DATA SECTION below:
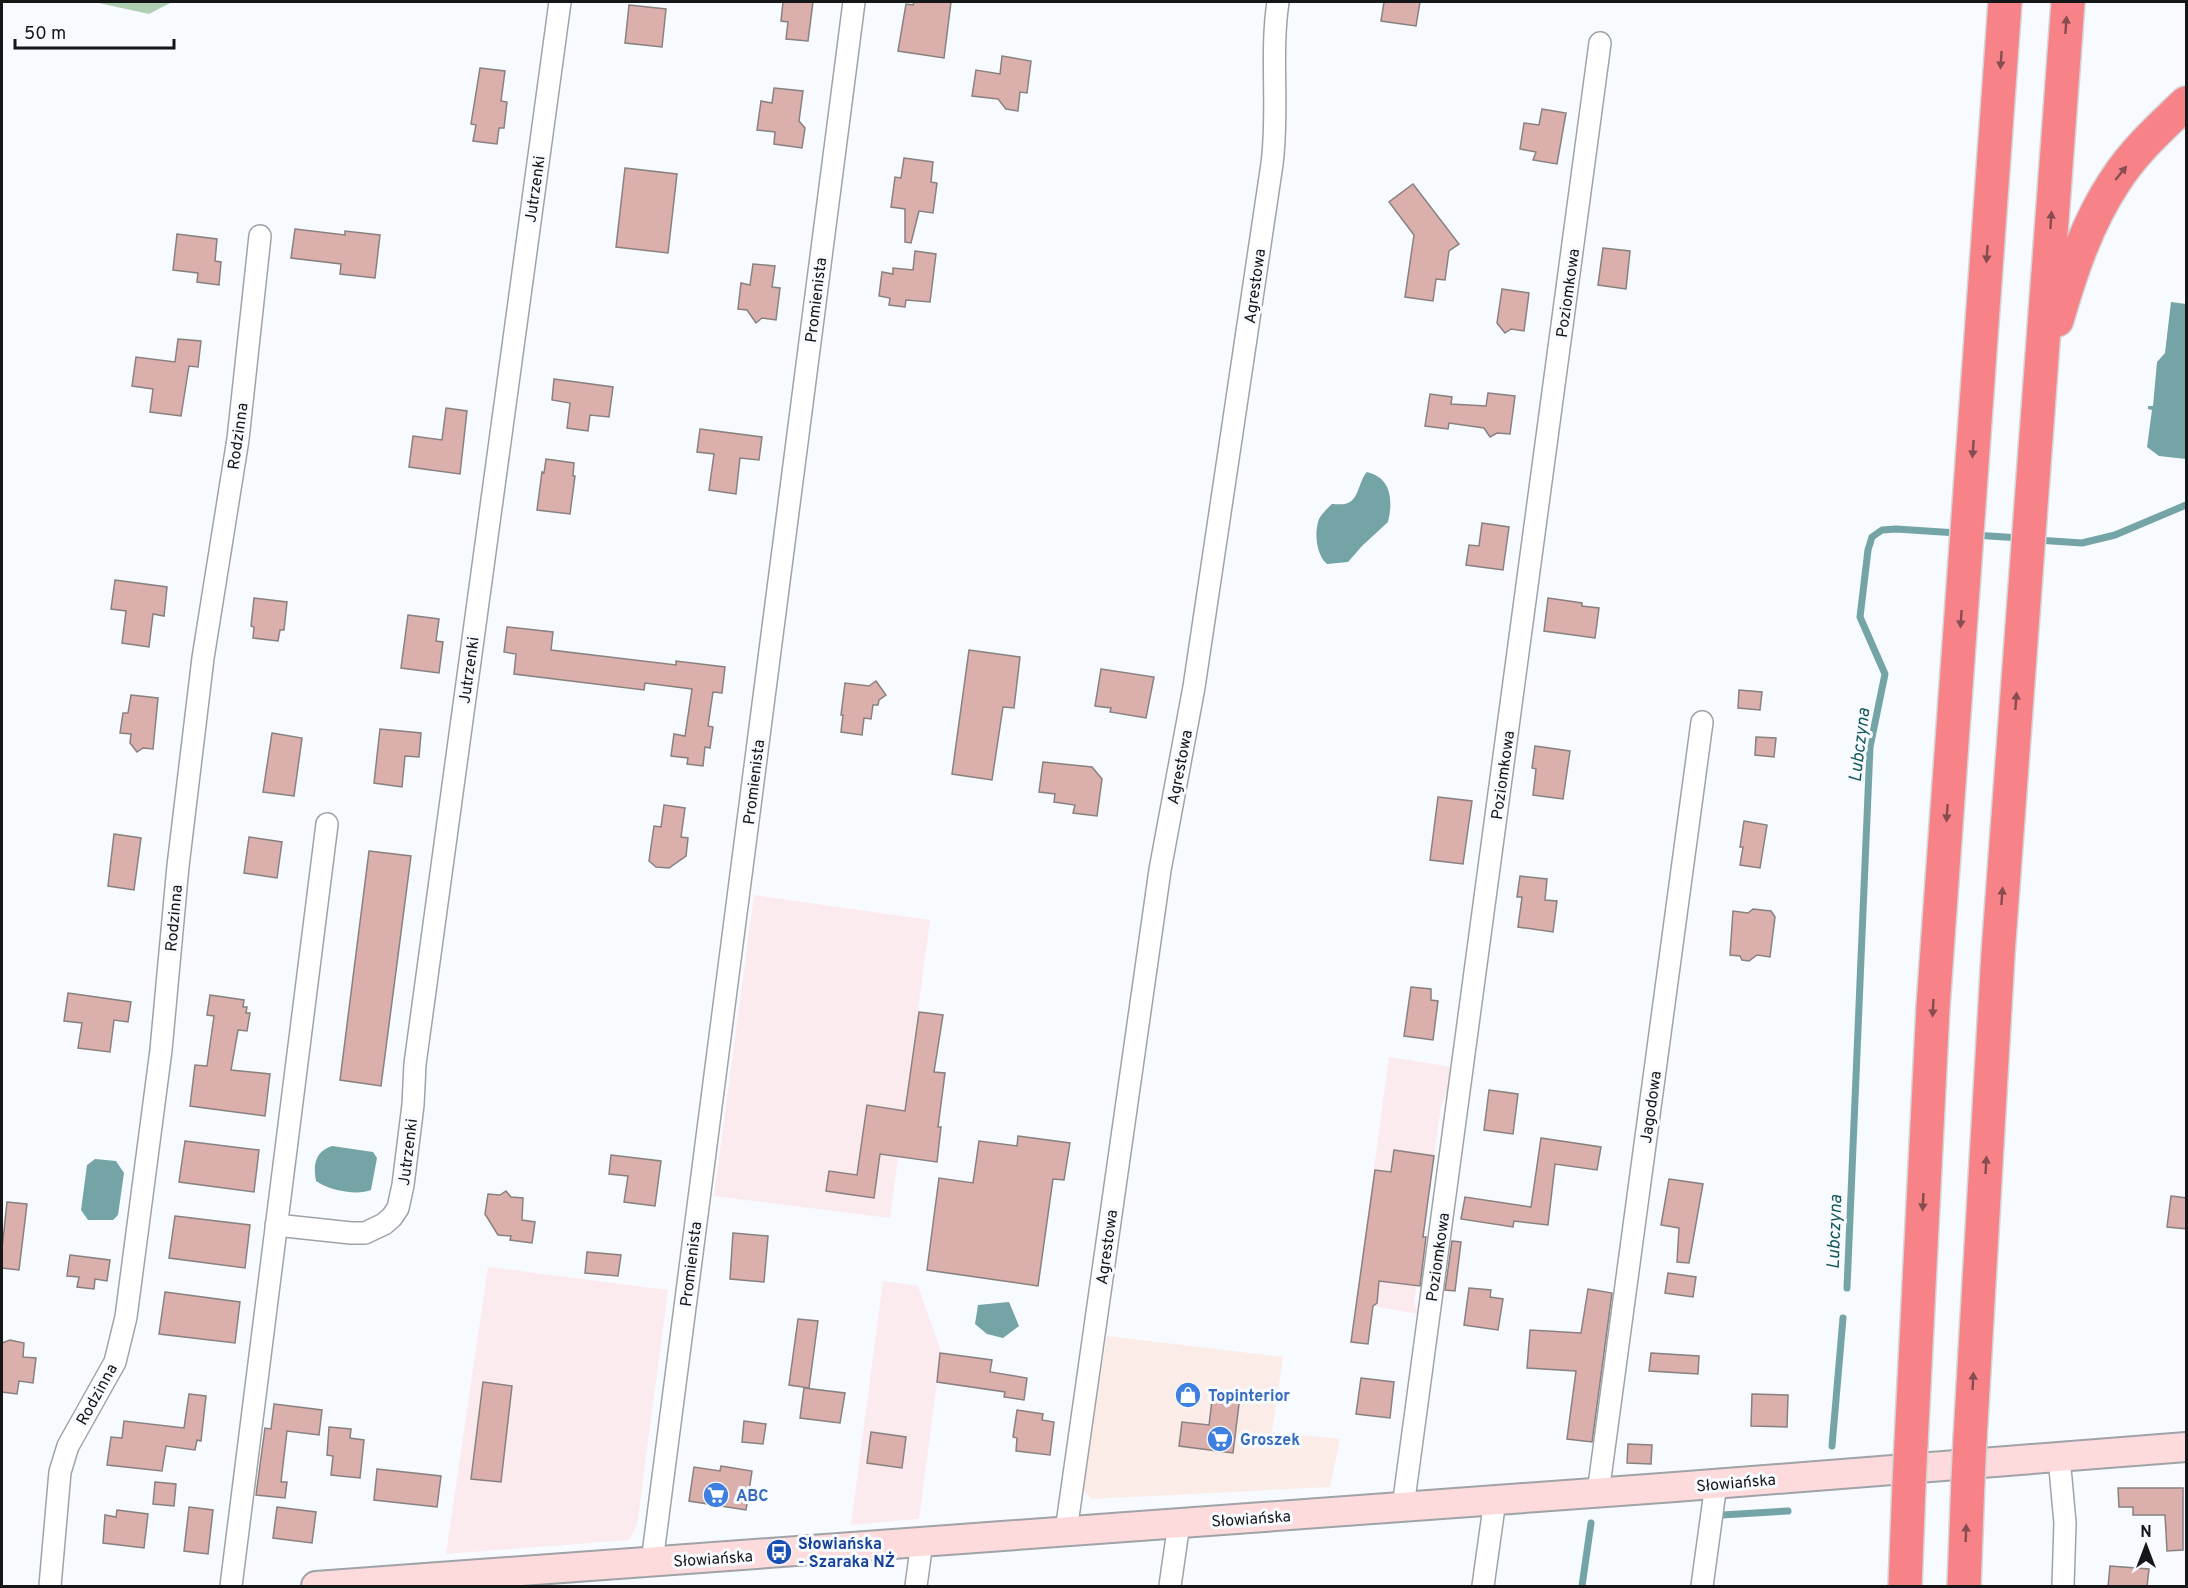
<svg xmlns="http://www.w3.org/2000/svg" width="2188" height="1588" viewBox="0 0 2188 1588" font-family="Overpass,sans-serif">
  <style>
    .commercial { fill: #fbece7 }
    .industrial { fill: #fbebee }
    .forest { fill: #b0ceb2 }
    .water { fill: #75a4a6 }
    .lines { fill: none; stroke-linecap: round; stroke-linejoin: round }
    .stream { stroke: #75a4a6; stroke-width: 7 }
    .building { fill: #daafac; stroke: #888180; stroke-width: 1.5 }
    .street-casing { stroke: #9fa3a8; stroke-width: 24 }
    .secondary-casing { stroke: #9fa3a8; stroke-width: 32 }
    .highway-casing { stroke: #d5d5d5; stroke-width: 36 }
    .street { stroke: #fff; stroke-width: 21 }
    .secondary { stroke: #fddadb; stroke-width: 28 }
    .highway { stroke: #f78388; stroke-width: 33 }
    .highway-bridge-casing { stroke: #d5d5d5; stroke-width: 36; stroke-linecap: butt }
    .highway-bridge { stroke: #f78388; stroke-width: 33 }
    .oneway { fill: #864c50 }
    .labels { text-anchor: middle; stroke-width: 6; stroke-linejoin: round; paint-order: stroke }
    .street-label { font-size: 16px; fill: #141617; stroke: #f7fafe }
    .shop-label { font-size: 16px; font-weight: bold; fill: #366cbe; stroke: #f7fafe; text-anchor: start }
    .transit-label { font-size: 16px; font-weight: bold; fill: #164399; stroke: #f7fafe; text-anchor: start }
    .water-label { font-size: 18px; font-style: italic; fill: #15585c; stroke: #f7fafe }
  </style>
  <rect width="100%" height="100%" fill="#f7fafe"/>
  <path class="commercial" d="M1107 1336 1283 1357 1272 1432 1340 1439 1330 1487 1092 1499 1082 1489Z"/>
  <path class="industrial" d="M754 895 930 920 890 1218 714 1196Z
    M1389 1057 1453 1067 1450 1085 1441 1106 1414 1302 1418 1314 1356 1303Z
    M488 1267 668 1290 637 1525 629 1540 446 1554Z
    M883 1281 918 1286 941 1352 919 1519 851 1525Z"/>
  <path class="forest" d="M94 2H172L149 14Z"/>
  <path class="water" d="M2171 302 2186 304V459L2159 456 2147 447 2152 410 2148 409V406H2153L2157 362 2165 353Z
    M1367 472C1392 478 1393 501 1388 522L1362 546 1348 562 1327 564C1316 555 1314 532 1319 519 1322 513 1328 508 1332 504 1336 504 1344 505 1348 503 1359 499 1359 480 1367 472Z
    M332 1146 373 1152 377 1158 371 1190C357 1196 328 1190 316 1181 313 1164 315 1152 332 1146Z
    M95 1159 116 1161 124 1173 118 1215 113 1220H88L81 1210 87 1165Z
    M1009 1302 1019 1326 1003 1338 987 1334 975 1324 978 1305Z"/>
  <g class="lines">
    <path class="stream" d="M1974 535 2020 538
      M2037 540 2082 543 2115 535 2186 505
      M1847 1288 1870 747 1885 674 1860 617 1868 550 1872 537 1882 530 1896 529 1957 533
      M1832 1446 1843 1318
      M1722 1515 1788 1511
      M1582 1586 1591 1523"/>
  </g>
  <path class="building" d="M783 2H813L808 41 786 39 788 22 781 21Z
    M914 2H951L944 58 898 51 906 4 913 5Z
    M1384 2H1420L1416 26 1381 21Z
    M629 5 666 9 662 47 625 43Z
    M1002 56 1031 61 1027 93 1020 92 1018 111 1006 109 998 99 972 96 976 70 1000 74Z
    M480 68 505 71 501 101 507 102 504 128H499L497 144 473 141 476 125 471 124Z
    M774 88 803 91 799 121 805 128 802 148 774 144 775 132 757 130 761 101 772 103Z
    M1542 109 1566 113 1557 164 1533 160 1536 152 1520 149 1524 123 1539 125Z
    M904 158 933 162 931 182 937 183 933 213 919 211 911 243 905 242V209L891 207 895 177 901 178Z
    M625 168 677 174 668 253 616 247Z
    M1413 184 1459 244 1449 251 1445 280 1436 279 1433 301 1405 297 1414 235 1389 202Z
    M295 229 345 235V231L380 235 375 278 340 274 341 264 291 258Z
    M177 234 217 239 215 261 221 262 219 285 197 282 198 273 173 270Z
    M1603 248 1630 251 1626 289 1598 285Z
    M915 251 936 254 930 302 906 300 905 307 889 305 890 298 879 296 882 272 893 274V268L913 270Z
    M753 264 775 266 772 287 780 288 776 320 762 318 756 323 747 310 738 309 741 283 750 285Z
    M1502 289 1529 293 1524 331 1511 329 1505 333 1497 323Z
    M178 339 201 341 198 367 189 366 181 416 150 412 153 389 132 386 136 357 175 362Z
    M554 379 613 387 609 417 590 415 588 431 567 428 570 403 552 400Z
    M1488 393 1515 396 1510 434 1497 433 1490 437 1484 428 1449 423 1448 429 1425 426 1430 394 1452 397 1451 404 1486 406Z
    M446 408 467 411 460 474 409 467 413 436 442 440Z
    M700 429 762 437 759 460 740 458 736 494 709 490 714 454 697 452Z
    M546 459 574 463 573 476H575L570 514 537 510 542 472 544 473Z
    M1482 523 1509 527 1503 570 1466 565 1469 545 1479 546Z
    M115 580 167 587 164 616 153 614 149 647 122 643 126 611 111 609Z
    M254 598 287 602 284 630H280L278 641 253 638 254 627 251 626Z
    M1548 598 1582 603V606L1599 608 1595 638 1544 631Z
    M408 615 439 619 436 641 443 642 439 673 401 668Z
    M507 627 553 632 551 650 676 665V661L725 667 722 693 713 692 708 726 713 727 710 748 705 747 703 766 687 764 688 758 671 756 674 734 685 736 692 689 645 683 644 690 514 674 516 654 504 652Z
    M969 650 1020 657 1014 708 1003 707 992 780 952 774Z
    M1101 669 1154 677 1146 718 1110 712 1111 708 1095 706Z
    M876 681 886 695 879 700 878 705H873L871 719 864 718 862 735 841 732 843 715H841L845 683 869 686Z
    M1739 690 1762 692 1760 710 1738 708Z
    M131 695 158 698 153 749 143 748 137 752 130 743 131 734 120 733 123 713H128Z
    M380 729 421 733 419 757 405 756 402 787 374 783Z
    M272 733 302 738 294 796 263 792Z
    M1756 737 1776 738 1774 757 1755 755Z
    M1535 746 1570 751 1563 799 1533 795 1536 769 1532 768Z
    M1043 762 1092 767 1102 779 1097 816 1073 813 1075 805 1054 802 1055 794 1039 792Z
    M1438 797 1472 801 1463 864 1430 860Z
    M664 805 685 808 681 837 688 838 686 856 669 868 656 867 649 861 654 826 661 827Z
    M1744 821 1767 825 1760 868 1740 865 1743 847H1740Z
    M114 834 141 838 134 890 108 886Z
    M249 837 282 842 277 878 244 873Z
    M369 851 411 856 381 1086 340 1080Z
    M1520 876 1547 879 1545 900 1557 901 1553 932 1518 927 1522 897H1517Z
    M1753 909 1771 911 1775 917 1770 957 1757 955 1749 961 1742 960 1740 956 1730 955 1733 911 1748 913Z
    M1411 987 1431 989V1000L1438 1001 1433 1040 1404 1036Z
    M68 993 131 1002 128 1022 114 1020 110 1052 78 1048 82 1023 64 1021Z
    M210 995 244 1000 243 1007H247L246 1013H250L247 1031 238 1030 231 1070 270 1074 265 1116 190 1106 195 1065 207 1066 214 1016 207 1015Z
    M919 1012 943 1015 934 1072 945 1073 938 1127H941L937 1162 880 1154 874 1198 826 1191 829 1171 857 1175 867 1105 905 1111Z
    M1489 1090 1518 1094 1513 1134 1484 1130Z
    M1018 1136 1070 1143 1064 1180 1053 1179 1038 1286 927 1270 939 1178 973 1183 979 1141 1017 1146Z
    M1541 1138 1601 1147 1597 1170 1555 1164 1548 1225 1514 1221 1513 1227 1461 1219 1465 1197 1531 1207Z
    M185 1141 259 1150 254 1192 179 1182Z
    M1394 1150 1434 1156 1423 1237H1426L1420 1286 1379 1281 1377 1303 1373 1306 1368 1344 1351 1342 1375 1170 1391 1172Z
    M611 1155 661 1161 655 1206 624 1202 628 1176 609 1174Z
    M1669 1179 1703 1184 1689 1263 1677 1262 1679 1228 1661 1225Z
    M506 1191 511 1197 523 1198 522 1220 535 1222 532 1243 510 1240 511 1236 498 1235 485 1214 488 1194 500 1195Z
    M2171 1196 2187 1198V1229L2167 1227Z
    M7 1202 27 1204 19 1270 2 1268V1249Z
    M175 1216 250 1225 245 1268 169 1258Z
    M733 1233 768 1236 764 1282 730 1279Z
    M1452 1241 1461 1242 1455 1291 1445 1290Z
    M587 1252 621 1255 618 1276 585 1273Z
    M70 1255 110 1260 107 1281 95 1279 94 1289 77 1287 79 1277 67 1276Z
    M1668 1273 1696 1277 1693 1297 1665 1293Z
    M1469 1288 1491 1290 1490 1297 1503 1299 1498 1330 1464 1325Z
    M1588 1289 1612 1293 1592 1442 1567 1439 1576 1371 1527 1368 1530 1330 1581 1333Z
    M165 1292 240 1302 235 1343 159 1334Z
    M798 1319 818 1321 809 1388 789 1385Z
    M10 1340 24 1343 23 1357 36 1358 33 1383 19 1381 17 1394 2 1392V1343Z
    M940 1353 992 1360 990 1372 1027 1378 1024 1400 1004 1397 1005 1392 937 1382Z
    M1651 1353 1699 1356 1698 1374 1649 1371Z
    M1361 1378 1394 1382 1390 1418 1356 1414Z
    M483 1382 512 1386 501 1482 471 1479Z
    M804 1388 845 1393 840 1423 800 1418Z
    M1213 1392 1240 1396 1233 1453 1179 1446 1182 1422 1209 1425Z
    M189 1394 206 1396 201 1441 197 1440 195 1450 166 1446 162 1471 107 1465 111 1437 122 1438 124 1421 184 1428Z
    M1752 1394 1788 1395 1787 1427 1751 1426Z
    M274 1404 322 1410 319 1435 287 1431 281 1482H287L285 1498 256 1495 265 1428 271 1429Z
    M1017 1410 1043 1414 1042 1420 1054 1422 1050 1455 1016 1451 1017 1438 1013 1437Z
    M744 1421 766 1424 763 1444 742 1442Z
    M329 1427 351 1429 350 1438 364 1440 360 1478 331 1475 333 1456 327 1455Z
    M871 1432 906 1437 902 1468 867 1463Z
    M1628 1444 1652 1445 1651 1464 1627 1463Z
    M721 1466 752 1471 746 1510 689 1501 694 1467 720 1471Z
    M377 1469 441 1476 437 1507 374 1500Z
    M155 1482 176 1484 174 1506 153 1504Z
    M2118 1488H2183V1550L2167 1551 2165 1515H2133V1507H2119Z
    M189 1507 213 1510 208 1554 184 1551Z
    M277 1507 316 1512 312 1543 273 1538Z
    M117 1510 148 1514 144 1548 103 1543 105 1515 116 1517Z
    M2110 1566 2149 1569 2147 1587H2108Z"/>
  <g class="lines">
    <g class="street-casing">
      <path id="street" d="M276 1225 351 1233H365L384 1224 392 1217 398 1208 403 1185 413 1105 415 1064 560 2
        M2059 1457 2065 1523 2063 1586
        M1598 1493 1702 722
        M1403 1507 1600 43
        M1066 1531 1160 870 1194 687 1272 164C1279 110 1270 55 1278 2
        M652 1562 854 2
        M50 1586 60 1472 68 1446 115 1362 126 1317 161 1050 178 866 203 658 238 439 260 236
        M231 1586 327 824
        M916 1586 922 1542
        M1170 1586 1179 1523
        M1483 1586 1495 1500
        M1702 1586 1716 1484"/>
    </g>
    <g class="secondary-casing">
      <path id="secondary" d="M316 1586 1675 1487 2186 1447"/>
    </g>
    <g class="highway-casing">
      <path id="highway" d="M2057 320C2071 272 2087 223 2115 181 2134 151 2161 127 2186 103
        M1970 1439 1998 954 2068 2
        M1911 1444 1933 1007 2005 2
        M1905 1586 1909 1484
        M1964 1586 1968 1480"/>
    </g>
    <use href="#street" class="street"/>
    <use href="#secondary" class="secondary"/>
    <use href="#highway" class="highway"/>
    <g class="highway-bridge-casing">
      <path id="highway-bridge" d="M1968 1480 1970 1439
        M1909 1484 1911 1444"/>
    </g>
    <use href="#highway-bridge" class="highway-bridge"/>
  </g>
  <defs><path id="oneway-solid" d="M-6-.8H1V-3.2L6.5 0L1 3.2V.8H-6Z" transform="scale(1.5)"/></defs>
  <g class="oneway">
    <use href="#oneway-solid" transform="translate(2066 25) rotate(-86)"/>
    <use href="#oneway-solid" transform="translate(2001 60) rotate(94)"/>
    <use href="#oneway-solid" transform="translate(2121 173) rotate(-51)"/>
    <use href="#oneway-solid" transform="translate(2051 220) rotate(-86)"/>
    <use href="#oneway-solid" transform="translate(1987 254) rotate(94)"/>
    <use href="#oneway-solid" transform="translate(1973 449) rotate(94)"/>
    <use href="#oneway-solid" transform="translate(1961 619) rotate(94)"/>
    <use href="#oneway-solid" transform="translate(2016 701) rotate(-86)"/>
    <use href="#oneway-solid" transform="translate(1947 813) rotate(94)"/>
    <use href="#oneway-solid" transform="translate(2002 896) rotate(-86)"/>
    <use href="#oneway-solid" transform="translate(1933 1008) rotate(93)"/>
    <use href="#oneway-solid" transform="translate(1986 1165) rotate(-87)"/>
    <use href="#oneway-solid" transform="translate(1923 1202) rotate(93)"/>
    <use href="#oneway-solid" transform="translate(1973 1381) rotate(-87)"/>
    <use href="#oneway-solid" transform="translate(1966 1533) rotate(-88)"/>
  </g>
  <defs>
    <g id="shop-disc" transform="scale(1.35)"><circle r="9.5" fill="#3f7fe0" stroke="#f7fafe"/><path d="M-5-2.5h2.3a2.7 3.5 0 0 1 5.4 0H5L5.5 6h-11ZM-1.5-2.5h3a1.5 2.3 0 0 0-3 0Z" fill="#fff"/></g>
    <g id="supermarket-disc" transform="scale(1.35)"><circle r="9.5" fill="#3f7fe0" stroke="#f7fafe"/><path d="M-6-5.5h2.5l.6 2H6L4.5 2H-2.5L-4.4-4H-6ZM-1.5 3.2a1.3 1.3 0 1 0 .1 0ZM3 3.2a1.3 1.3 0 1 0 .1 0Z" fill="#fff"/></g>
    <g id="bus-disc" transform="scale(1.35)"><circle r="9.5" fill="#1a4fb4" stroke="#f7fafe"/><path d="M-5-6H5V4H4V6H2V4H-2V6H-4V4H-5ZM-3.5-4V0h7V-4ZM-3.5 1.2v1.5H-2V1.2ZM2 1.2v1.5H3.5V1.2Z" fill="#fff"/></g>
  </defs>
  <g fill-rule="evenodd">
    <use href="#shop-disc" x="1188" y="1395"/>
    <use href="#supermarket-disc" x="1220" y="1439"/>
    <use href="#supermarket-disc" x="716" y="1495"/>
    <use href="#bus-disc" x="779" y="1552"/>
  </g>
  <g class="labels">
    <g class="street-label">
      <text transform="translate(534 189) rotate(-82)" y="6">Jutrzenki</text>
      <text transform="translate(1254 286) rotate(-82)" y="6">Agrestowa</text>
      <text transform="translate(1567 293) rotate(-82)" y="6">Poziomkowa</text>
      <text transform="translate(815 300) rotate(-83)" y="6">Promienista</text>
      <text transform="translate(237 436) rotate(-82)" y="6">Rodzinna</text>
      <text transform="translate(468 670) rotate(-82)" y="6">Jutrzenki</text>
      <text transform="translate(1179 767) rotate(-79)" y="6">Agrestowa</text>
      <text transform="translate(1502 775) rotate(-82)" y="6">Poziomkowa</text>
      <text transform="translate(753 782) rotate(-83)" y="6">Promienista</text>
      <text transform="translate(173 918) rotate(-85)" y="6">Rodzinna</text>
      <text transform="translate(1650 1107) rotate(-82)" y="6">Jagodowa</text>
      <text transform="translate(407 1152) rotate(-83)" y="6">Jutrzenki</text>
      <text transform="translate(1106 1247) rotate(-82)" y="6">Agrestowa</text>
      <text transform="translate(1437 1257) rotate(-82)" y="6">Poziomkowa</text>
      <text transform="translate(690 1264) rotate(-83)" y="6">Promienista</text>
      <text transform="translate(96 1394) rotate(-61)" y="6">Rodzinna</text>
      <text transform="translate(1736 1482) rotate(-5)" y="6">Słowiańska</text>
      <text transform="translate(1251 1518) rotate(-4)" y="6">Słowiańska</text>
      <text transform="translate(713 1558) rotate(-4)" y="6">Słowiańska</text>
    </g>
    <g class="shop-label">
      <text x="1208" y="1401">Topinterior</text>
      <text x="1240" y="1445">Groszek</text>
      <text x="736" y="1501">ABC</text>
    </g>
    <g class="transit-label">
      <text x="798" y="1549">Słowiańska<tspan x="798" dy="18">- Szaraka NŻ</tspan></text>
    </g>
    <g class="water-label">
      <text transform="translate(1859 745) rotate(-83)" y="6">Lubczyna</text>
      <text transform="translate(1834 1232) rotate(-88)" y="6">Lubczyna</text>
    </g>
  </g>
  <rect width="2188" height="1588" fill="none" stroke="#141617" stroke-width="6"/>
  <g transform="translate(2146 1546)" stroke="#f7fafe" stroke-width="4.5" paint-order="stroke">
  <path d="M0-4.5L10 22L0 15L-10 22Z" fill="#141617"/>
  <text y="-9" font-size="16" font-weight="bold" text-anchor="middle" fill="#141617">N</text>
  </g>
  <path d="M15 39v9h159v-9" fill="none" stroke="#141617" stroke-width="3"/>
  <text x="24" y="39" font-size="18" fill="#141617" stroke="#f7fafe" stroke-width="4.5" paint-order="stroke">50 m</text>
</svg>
End of DATA SECTION.
> **TASK BRIEF**
Wherever the line holding "M274 1404 322" falls in the entries above, copy exactly from it through the line holding "1480 1970 1439", inclusive, and add nothing.

> **COMPLETED EXERCISE**
    M274 1404 322 1410 319 1435 287 1431 281 1482H287L285 1498 256 1495 265 1428 271 1429Z
    M1017 1410 1043 1414 1042 1420 1054 1422 1050 1455 1016 1451 1017 1438 1013 1437Z
    M744 1421 766 1424 763 1444 742 1442Z
    M329 1427 351 1429 350 1438 364 1440 360 1478 331 1475 333 1456 327 1455Z
    M871 1432 906 1437 902 1468 867 1463Z
    M1628 1444 1652 1445 1651 1464 1627 1463Z
    M721 1466 752 1471 746 1510 689 1501 694 1467 720 1471Z
    M377 1469 441 1476 437 1507 374 1500Z
    M155 1482 176 1484 174 1506 153 1504Z
    M2118 1488H2183V1550L2167 1551 2165 1515H2133V1507H2119Z
    M189 1507 213 1510 208 1554 184 1551Z
    M277 1507 316 1512 312 1543 273 1538Z
    M117 1510 148 1514 144 1548 103 1543 105 1515 116 1517Z
    M2110 1566 2149 1569 2147 1587H2108Z"/>
  <g class="lines">
    <g class="street-casing">
      <path id="street" d="M276 1225 351 1233H365L384 1224 392 1217 398 1208 403 1185 413 1105 415 1064 560 2
        M2059 1457 2065 1523 2063 1586
        M1598 1493 1702 722
        M1403 1507 1600 43
        M1066 1531 1160 870 1194 687 1272 164C1279 110 1270 55 1278 2
        M652 1562 854 2
        M50 1586 60 1472 68 1446 115 1362 126 1317 161 1050 178 866 203 658 238 439 260 236
        M231 1586 327 824
        M916 1586 922 1542
        M1170 1586 1179 1523
        M1483 1586 1495 1500
        M1702 1586 1716 1484"/>
    </g>
    <g class="secondary-casing">
      <path id="secondary" d="M316 1586 1675 1487 2186 1447"/>
    </g>
    <g class="highway-casing">
      <path id="highway" d="M2057 320C2071 272 2087 223 2115 181 2134 151 2161 127 2186 103
        M1970 1439 1998 954 2068 2
        M1911 1444 1933 1007 2005 2
        M1905 1586 1909 1484
        M1964 1586 1968 1480"/>
    </g>
    <use href="#street" class="street"/>
    <use href="#secondary" class="secondary"/>
    <use href="#highway" class="highway"/>
    <g class="highway-bridge-casing">
      <path id="highway-bridge" d="M1968 1480 1970 1439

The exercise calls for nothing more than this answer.